3/ Je ne qualifie pas la fonction de mon interlocuteur

En BtoB qualifier le nom d’un interlocuteur sans sa fonction est inutile. Il est déjà difficile de savoir si la personne que vous souhaitez joindre est décisionnaire en connaissant sa fonction alors sans cette information cela devient mission impossible. Retenez qu’il ne sert à rien d’aller voir une personne non décisionnaire d’où la nécessité de connaitre les fonctions de toutes les personnes avec qui l’on vous conseille de rentrer en relation

4/ « Je m’excuse de vous déranger »

Quelle entrée en matière désastreuse. En prospection vous devez intéresser une personne qui ne vous connait pas et lui donner envie de vous écoute, alors lui faire supposer dès le démarrage de l’entretien que vous la dérangez est donc une bien mauvaise amorce.

5/ « Je vous appelle pour faire le point »

Combien de commerciaux commencent leur discours avec un décisionnaire de cette façon ? Un si grand nombre que cette formule est aujourd’hui totalement galvaudée et suppose à l’oreille de vos interlocuteurs un télémarketing de masse sans personnalisation du discours

6/ « Je vous recontacterai donc dans 3 mois »

Souvent lorsque le besoin du prospect n’est pas immédiat, le commercial coupe court et prends congés. Il est au contraire bien utile de convenir d’une nouvelles date de rappel avec le prospect afin de pouvoir lui proposer une rencontre lorsque ce sujet sera à nouveau d’actualité (fin du contrat avec le fournisseur actuel, établissement des budgets pour l’année suivante, nouveau projet à venir..). C’est le bon suivi des prospects dans le temps qui permettra d’augmenter le taux de transformation


7/ « Et tout se passe bien avec votre fournisseur/prestataire actuel » ?

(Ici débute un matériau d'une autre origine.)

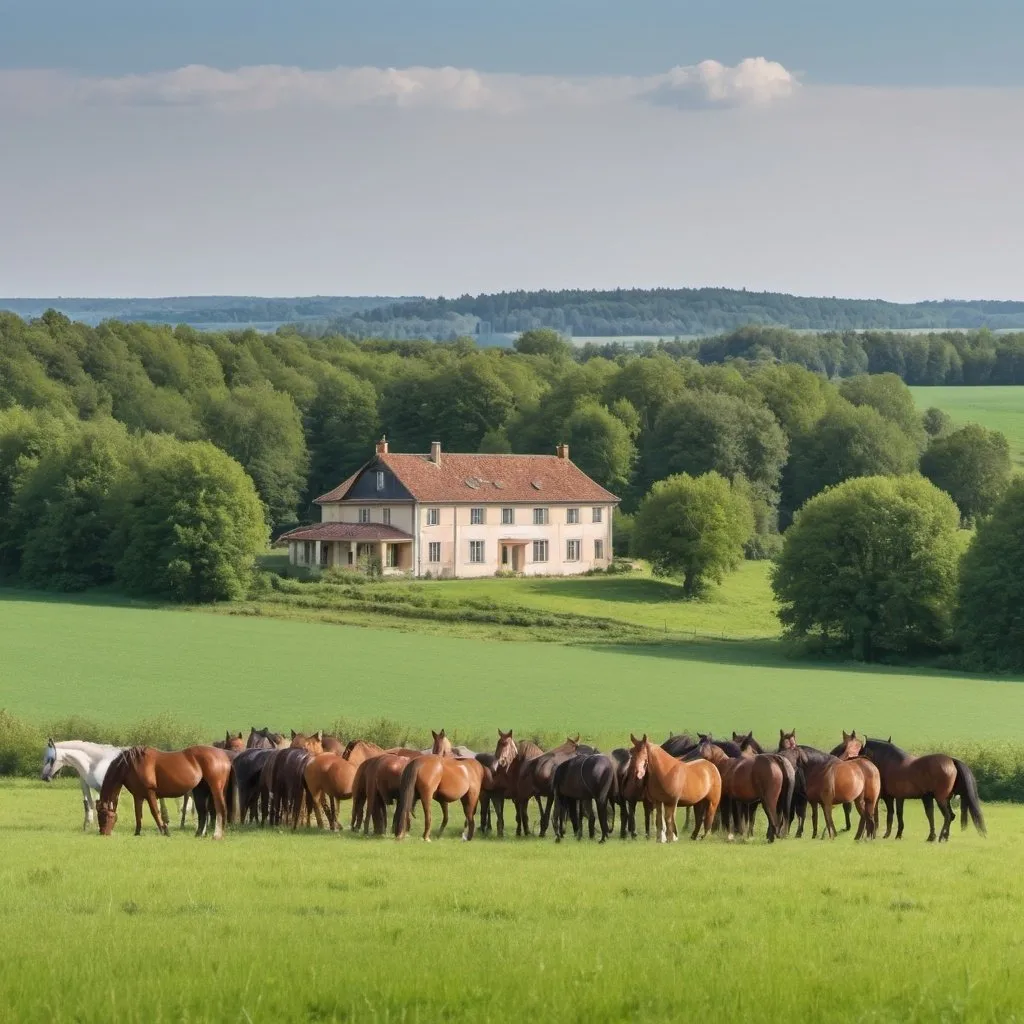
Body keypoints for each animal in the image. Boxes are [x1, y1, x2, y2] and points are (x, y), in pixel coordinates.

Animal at [96, 745, 232, 839]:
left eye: (105, 815)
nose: (103, 833)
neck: (131, 765)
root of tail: (224, 758)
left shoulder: (150, 792)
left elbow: (155, 812)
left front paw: (165, 831)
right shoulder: (138, 796)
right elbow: (138, 814)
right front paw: (137, 833)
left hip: (216, 789)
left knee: (220, 809)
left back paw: (217, 835)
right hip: (200, 791)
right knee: (203, 812)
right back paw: (198, 835)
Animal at [839, 737, 983, 839]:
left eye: (860, 751)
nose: (852, 761)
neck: (890, 763)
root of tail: (951, 760)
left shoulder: (894, 797)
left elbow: (896, 814)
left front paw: (894, 834)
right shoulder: (895, 797)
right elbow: (895, 814)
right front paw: (893, 834)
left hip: (940, 798)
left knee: (947, 816)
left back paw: (940, 837)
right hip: (945, 799)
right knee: (951, 816)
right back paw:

Cette phrase pour vous rappeler que le traitement des objections est un des éléments les plus important de la prospection téléphonique. Et donc lorsqu’un prospect vous dit qu’il a déjà un fournisseur ou un prestataire il faut trouver une formulation qui va permettre de rebondir. Le rebond est impossible avec des formulations du type: « Tout se passe bien ? ». Dans la majeure partie des cas votre prospect vous répondra oui alors qu’il vous faudrait un non pour enchainer.

8/ « Le rendez-vous ne durera que 10 à 15 minutes »

Le commercial réticent lui rétorque «  ne vous inquiétez pas ce sera très court, seulement 10 à 15 minutes ». Quelle façon magnifique de totalement dévaloriser le rendez-vous que vous proposez et si le prospect se souvient de votre argument de ne même pas avoir l’occasion de s’assoir lors de la rencontre.

9/ « Je suis dans votre secteur la semaine prochaine, est-ce que je peux passer vous voir ? »

Sous entendu, comme je n’ai rien à faire et que je ne passe pas loin de chez vous, autant venir vous voir on se sait jamais. Aujourd’hui vos prospects sont multi sollicités et même si le fait que vous soyez dans le secteur est peut-être vrai, il sera plus efficace de mettre en avant l’objet et l’avantage de ce rendez-vous pour votre prospect

10/ Je ne propose pas de date de rendez-vous

Très souvent les commerciaux déroulent leur argumentaire sur un prospect attentif et à l’écoute et arriver au terme de la discussion, ils ne proposent pas de date de rendez-vous. Du coup le prospect reprend la main en demandant d’envoyer dans un premier temps un mail.
Lorsque votre prospect est à l’écoute et acquiesce il faut enchainer par une proposition de date de rendez-vous, c’est rarement le prospect qui le fera à votre place.